Life

Your Husband May Be Holding You Back

by Emma Cueto

Women hear over and over again how difficult — even potentially impossible — it is to "have it all." But it might be women's husbands, rather than kids, that hold us back, according to a Harvard Business School study. Love, guys — it's a doozy.

The study surveyed more than 25,000 graduates of Harvard Business School, focusing especially on those with MBAs, and found that societal assumptions about ambitious women don't really hold up. For one thing, the idea that even ambitious, successful women often "opt out" in favor of the "mommy track" really doesn't hold up.

Although a majority of both men and women felt that women's No. 1 barrier to advancement is “prioritizing family over work," in reality, only 11 percent of women surveyed were out of the work force in order to care for children. And among women of color, the number was even lower, only 7 percent. In fact, among those women who did leave work, most did so only out of necessity, not because they were dying to be full-time moms.

So much for the "mommy track."

In fact, this research suggests that the real "mommy track" isn't something that women choose but something that's foisted off on women who have kids. Women who want to scale back to part time while their children are young, the study found, tend to be stuck with boring, unchallenging work and are no longer considered viable for promotions or advancement. Women are looking for a work- and home-life balance; companies just assume they're no longer interested in their careers. In other words, instead of "taking the mommy track," it's more accurate to say women are "mommy tracked" against their will.

But long before motherhood, women acquire a completely separate, unacknowledged stumbling block to their careers: a husband. Or, more specifically, a husband who probably assumes his career takes priority. According to this research, the vast majority of women assume that both their and their husbands' careers will be of equal importance. But they are apparently alone in thinking that; more than half of all male Baby Boomer and Generation X Harvard Business School graduates assumed that their careers would take precedence over the careers of their wives. (Notably, this attitude was less common among men of color than among white men). Moreover, men assume that their wives will take on more of the household and childcare responsibilities, while women are once again looking for something a little more egalitarian.

Unfortunately, when it comes down to it, the men wind up being right about how things will really work in their marriages.

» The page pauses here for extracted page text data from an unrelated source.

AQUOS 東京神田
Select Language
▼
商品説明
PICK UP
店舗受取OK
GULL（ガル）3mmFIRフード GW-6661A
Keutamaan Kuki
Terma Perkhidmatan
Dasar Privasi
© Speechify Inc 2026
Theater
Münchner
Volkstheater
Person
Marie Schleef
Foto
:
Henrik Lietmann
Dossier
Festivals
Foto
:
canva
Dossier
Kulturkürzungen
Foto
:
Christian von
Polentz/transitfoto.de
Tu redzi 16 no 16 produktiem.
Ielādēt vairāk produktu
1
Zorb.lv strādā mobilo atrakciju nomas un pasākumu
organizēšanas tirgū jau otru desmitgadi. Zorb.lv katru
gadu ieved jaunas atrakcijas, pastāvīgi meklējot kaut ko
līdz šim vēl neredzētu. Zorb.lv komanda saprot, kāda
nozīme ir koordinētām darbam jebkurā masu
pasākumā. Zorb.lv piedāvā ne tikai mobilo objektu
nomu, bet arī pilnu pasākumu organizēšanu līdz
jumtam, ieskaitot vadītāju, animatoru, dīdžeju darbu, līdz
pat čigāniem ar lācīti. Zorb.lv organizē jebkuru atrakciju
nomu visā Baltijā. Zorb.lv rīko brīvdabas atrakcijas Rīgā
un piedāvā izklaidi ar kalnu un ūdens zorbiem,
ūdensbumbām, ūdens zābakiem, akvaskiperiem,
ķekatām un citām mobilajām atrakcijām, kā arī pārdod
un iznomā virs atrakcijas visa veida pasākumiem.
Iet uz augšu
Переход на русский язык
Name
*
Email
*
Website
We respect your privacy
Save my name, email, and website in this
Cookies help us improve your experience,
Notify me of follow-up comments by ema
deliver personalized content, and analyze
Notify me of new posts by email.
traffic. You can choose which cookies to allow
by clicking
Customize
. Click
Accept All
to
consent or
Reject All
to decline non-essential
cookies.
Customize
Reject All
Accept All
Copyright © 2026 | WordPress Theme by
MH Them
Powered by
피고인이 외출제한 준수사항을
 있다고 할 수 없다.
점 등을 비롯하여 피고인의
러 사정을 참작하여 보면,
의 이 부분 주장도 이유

The research shows that husbands' careers take precedence over their wives', while women get saddled with most of the housework and child-rearing duties.

So is the takeaway here that smart, ambitious women who care about their careers should just never get married? Not really. Smart, ambitious women can and should do whatever they want. But this data does point to a troubling disconnect between the way our society perceives gender disparities in the workplace and the ways in which they actually manifest.

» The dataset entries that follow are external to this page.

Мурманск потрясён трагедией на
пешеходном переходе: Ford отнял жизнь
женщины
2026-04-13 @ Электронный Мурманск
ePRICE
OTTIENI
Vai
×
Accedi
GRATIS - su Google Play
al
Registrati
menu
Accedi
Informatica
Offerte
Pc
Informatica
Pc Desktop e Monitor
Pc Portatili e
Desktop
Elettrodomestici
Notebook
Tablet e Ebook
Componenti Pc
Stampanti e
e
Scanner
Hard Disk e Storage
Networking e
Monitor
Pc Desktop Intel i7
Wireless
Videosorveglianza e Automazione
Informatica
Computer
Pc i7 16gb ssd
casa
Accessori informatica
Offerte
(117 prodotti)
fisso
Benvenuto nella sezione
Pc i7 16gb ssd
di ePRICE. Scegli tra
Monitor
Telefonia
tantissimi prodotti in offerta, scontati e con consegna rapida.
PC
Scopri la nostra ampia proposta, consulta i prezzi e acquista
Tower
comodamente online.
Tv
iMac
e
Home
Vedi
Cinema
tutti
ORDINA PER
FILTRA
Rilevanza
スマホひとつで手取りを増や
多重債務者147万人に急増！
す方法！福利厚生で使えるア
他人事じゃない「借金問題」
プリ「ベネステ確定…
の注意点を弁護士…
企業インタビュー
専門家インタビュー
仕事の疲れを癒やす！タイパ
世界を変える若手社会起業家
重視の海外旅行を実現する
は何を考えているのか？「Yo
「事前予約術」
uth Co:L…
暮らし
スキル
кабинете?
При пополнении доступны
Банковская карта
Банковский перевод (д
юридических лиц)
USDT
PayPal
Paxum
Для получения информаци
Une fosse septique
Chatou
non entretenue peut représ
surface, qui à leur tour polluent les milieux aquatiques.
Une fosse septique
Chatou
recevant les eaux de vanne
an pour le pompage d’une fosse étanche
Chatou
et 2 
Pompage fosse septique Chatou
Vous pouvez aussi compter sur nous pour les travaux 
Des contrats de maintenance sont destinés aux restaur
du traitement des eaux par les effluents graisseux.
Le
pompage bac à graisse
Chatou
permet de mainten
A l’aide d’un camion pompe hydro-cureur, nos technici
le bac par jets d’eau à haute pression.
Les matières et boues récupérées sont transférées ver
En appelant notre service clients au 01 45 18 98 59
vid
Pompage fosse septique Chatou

So much of our cultural discourse around things like the gender pay gap or the lack of female executives includes a lot of talk about women's decisions. These inequalities are often held up as the result of choices women voluntarily make. But as we see in this study, overall there is really nothing voluntary about it. Not only do very few women actually leave work specifically to care for children, but those that do often only do so because they feel they have to, not because they want to. And women definitely are not on board with having their husbands' careers treated as more important than their own, or with taking care of all the parenting responsibilities and household chores.

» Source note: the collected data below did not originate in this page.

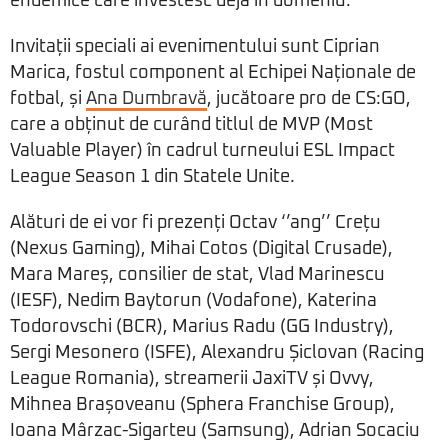
endemice care investesc deja în domeniu.
Invitații speciali ai evenimentului sunt Ciprian
Marica, fostul component al Echipei Naționale de
fotbal, și
Ana Dumbravă
, jucătoare pro de CS:GO,
care a obținut de curând titlul de MVP (Most
Valuable Player) în cadrul turneului ESL Impact
League Season 1 din Statele Unite.
Alături de ei vor fi prezenți Octav ‘’ang’’ Crețu
(Nexus Gaming), Mihai Cotos (Digital Crusade),
Mara Mareș, consilier de stat, Vlad Marinescu
(IESF), Nedim Baytorun (Vodafone), Katerina
Todorovschi (BCR), Marius Radu (GG Industry),
Sergi Mesonero (ISFE), Alexandru Șiclovan (Racing
League Romania), streamerii JaxiTV și Ovvy,
Mihnea Brașoveanu (Sphera Franchise Group),
Ioana Mârzac-Sigarteu (Samsung), Adrian Socaciu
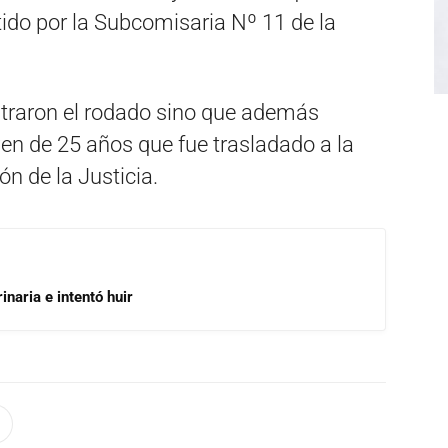
ido por la Subcomisaria Nº 11 de la
traron el rodado sino que además
ven de 25 años que fue trasladado a la
ón de la Justicia.
inaria e intentó huir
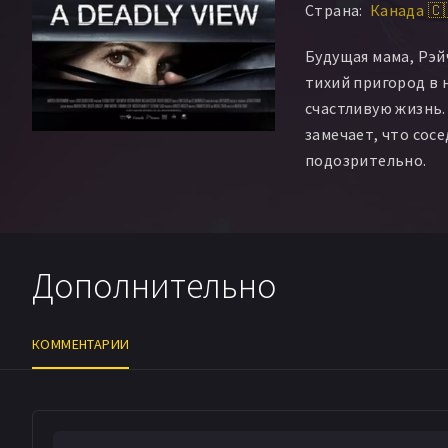
Страна:
Канада 🇨
Будущая мама, Рэй
тихий пригород в 
счастливую жизнь.
замечает, что сосе
подозрительно.
Дополнительно
КОММЕНТАРИИ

So really, the takeaway here is that before getting married, it's probably a good idea to make sure that you and your husband both understand that you are a team and you are equals. Neither career matters more; neither person is too good to do the dishes or too busy to pick up the kids from school.

But even more importantly, let's stop talking about women's failure to "have it all" and start talking about all the ways our efforts to "have it all" are actually sabotaged both personally and professionally. Because that's the real conversation we should be having.